Смогу ли я жить спокойно, если Диму убьют как предателя, а я останусь жива? Неужели у нас настолько варварское государство, что допустит убийство подростка, который по сути не представляет опасности и, более того, может помочь спасти как минимум пятьдесят семь человек!
Дима сказал, что Васильич верит. Васильич – так называют здесь добродушного, хоть и строгого на вид усатого дяденьку, который приглядывает за порядком в этом убежище. Конечно, заручиться его поддержкой неплохо, но главное решение будет приниматься именно в штабе.
– Отбой! – раздался громогласный голос, и все вокруг сразу засуетились, начали занимать свои места на койках и матрасах.
Мы с Димой смотрели на всю эту суету, совсем растерявшись, не зная, что делать. По крайней мере, я испытывала именно эти чувства, а вот на счет Димы, кажется, вновь ошиблась.
Не прошло и пары секунд, как он твердым шагом направился к мужчине лет тридцати пяти, занимавшему одну из коек неподалеку от выхода и что-то сказал. Тот недобро зыркнул в мою сторону и произнес:
– Вот ещё!
Вторая попытка тоже не увенчалась успехом. Парень не на много старше нас, молча отвернулся к стене, сделав вид, что не слышит. Я уже догадалась о содержании Диминой просьбы, поэтому, не дожидаясь, пока он обратиться к следующему, подошла к нему и тронула за рукав:
– Не надо. Это бесполезно. К тому же я вполне могу обойтись…
– Ну должен же хоть один совестливый найтись среди них! – воскликнул Дима, обводя глазами присутствующих.
С изменением обстановки вокруг люди не изменились. Они остались такими же: кто-то злой, кто-то добрый, и на одного вежливого встречается с десяток хамов. Наверное, для этого требуется гораздо больше времени или гораздо большее потрясение. Нужно столкнуться с опасностью лицом к лицу, а не представлять её эфемерной картинкой, мол, где-то неподалеку она существует, где-то на городской площади пару дней назад разбомбили людей, среди которых вполне могли быть и наши знакомые, но главное, что я жив и здоров, перетерплю немного, и всё вернется на круги своя, через пару деньков нас выпустят, и я опять окажусь в прежней нише, забыв об этом коротком отрезке времени, как о давнем ночном сновидении. Но я-то видела эту взрывчатку, срывающуюся вниз, я видела эти дома, разрушенные стебачами и не подлежащие восстановлению. Город придется отстраивать заново, и о прежнем его облике будут напоминать лишь редкие отдельные черты.

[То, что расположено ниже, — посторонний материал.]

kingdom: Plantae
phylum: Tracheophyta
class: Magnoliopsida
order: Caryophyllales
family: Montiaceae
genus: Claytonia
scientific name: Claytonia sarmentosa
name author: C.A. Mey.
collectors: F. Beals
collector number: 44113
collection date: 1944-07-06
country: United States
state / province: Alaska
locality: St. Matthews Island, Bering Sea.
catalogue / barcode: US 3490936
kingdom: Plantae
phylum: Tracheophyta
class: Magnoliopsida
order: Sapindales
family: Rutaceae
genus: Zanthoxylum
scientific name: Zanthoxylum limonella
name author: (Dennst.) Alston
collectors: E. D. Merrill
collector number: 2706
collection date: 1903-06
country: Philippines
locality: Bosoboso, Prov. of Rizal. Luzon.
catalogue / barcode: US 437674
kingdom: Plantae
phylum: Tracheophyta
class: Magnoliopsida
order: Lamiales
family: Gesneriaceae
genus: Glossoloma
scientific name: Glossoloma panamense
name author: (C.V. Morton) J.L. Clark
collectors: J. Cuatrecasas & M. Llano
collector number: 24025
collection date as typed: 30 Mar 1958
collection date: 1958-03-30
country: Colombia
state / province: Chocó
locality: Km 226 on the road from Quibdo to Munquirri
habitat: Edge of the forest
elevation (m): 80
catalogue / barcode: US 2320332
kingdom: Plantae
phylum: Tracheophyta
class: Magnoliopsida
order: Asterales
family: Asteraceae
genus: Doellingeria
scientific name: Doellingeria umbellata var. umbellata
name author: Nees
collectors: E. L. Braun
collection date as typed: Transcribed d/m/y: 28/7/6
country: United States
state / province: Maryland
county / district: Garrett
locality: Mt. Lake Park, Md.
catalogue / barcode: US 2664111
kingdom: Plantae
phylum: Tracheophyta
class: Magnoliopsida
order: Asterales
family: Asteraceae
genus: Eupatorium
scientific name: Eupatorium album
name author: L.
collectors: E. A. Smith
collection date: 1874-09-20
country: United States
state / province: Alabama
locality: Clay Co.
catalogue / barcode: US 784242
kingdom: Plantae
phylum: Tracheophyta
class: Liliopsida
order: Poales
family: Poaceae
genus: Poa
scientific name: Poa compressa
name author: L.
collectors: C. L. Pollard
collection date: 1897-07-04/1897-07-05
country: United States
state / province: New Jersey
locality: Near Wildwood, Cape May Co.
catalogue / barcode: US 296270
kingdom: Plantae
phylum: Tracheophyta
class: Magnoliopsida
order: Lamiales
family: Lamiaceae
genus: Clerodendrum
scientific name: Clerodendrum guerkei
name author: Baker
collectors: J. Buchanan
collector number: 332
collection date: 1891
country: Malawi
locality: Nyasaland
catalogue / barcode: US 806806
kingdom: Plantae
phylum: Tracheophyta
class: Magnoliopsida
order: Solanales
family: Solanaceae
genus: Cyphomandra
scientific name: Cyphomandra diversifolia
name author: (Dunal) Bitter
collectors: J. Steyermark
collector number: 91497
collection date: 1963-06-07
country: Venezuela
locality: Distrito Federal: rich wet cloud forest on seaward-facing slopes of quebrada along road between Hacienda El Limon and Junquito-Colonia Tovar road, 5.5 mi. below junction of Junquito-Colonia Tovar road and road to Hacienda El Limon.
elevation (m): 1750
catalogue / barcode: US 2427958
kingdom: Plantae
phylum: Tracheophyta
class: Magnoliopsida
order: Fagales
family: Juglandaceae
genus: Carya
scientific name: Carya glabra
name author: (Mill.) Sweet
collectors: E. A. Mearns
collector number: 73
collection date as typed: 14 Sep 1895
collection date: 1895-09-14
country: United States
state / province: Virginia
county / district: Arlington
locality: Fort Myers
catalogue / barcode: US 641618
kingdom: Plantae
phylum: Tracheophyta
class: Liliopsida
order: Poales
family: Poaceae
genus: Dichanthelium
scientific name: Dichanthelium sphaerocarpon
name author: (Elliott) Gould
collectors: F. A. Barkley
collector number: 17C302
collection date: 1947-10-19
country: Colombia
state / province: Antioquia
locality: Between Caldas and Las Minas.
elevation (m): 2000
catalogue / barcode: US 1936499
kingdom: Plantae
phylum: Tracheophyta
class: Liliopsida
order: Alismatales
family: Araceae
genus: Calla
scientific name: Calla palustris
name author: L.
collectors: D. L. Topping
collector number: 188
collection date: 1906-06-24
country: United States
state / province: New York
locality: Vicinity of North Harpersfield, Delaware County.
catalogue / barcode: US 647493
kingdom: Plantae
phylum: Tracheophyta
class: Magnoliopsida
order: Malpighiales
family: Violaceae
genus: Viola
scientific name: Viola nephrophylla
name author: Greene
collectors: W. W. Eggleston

– Есть свободный матрас, – вдруг зашептала мне на ухо незаметно подошедшая Людмила Викторовна.
Я удивленно взглянула на нее и не смогла сдержаться от вопроса:
– Но ведь Анатолий Васильевич говорил сегодня, что мест нет…
– Один мужчина не вернулся, – опустив глаза, призналась она и подтолкнула нас, указывая на свободное место, – Идите, идите, а то сейчас свет потушат.